With a six-decade history of providing affordable transport services in Nepal, Sajha Yatayat is seeking to add electric buses to its fleet for the first time, and it invited bids in late March.

Tuladhar said his cooperative would pay around US $3.74 million, excluding taxes, repair and maintenance costs, to the Chinese company for the supply of the buses, with each having 26 seats and space for the wheelchair for the disabled. Alongside the buses, the Chinese company is expected to provide 20 chargers to ensure a smooth operation of the buses.

“Once fully charged, the buses will have the capacity of running 200 km,” said Tuladhar.
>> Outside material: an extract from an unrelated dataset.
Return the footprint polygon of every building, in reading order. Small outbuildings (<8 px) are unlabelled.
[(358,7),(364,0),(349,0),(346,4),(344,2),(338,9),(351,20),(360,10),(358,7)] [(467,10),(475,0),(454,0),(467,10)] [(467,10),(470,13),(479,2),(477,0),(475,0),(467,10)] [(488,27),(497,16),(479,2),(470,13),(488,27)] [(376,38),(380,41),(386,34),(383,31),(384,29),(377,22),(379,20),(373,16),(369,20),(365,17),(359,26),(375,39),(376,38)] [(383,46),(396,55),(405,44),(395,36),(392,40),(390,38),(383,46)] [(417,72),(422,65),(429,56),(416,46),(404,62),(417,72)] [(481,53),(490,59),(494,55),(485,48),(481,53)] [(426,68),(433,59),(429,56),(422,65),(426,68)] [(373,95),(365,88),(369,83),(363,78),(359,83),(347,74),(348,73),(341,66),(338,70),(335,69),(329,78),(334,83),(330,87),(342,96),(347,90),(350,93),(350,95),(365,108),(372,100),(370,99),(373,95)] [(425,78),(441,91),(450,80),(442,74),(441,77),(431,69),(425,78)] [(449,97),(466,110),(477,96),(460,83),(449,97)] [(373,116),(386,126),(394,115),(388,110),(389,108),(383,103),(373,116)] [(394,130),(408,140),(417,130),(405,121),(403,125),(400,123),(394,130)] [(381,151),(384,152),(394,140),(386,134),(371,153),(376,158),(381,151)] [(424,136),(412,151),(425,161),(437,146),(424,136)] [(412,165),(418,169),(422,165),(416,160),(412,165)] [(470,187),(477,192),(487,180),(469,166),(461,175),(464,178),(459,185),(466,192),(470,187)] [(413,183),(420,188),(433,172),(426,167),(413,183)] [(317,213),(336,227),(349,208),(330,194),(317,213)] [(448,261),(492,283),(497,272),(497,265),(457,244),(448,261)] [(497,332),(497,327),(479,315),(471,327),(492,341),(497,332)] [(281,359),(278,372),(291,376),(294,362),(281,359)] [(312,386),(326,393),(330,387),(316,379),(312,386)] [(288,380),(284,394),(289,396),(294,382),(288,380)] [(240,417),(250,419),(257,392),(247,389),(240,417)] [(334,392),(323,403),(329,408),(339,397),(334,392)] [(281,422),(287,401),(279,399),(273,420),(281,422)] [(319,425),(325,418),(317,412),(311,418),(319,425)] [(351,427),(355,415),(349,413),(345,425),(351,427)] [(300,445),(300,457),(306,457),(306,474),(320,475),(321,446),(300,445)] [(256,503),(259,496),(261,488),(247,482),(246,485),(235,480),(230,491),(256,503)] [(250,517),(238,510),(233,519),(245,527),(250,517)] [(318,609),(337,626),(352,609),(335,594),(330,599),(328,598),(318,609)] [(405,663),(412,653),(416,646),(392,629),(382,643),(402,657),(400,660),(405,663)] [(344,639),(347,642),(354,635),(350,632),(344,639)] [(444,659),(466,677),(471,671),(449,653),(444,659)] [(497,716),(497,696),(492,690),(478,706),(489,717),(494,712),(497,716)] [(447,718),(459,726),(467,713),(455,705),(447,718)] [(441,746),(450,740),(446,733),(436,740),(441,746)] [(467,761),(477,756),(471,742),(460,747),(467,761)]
According to Sajha Yatayat, the Chinese company will provide repair and maintenance services to the buses for five years. The Chinese company has agreed to supply three buses in 120 days after signing the contract, while the rest will be delivered within 240 days, Tuladhar said, adding all the 40 buses will run in the Kathmandu Valley. Now running 71 diesel buses, all made in India, Sajha Yatayat failed to operate five electric buses purchased by the Nepali government in 2018 due to multiple factors, including a dispute over specification of the buses, according to Tuladhar.

The Nepali cooperative has no plan to buy buses powered by petroleum from now onward.

“Our plan is to go to all electric buses in the next five years,” said Tuladhar.

Over an excess production of electricity, the Nepal Electricity Authority has been aiming to sell power to India and promote electric vehicles and electric ovens in Nepal.

For Tuladhar, the bottleneck is the lack of charging stations in the Himalayan country, with the limited number of them concentrated in the Kathmandu Valley.

“Charging stations and an unrestricted supply of electricity are prerequisites for promoting electric vehicles in Nepal,” he said.